Fine Antique Rugs and The Evolution of a Collection- Part 2
by Jan David Winitz, President and Founder of Claremont Rug Company
Volume 7, Issue 4
In part one, I discussed two fundamental considerations for budding collectors of antique Oriental rugs to take into account: which pieces to buy and how much to invest.
Now, I will address the importance of developing a strategy for assembling a collection based on your personal taste and how to choose rugs that are most apt to grow in rarity and value.
A frequent question my clients ask is “how do I develop an educated eye?” I use my “Nine-Point Methodology” to help them determine a rug’s level of artistry and craftsmanship and its condition relative to its age. It also addresses a rug’s artistic aspects, such as the uniqueness of its color palette and pattern language, and the extent to which it is singularly unique.
I help clients comprehend the distinction between the small percentage of antique rugs that are “art-level” and the bulk of pieces which, although original and beautiful, are more decorative in nature. Regardless of the region in which it was woven, and art-level piece combines a series of traits that separate it from the norm.
Using both the “Nine-Point Methodology” and my Oriental Rug Pyramid™ as resources provides a pragmatic approach to assessing a carpet’s merits. The six-level Pyramid groups rugs into categories that begins with historical Museum-Quality rugs, which are usually held in private museums, at the apex. Rugs in Levels 2 (High Collectible) and 3 (Connoisseur Level) of the Pyramid are art-level rugs of the magnitude appropriate for collecting and investment, as well as exquisite for home display. Levels 4 through 6 are ideal for furnishing a home with beautiful, non-collectible rugs.
For a rug to be art-level, it must possess a breathtaking depth of beauty. A profound balance and harmony between a rug’s colors and designs, qualities central to Eastern artistic philosophy are essential. The finest of these rugs reflect both the tremendous diversity and underlying unity of the natural and cosmic worlds.
Less than two decades ago, historical Oriental carpets were still what the Wall Street Journal (June 19, 2010) described as a “little-noticed niche.” However, today they are “commanding sums more often reserved for masterpiece paintings than floor coverings.”
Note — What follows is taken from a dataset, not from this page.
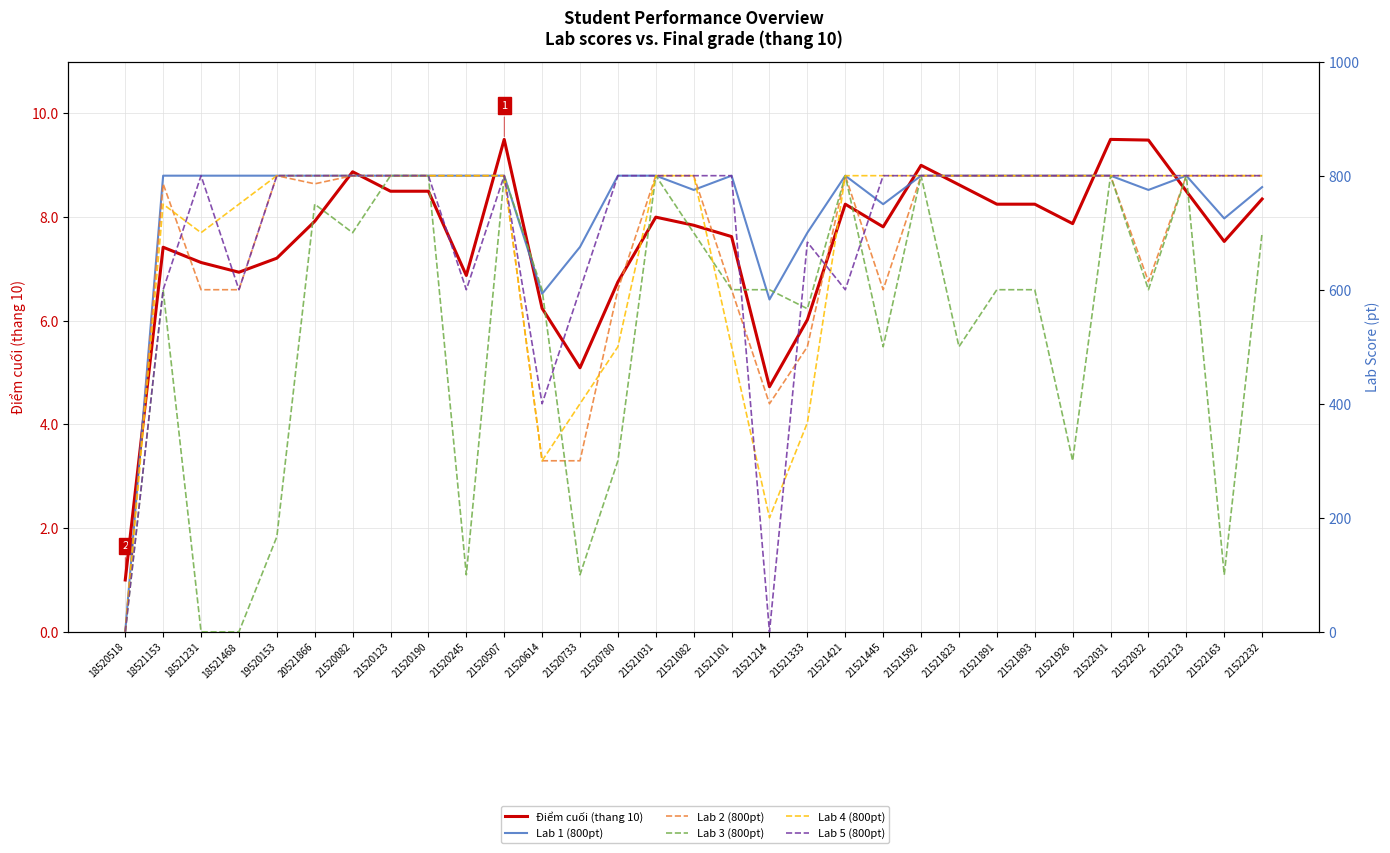

The Lab 2 (800pt) series shows 800.0 at 21520123. True or false?

True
As Museum-Quality rugs are achieving record-breaking pieces, private connoisseurs are recognizing that the best 19th century rugs are the next segment of this market to be discovered. The finest carpets from “The Second Golden Age of Persian Weaving” (circa 1800-1910) offer a comparable level of artistic maturity, along with the great attraction that their condition allows them to still be used on the floor. As a result, they are becoming increasingly scarce, with collectors and investors voraciously acquiring them and removing them from the market.
I cannot overemphasize the importance of educating one’s eye about rugs in the process of building a collection. For as one increasingly comprehends the language of color and pattern, and the underlying harmonious structure of an art-level antique rug, collecting them brings ever-greater rewards.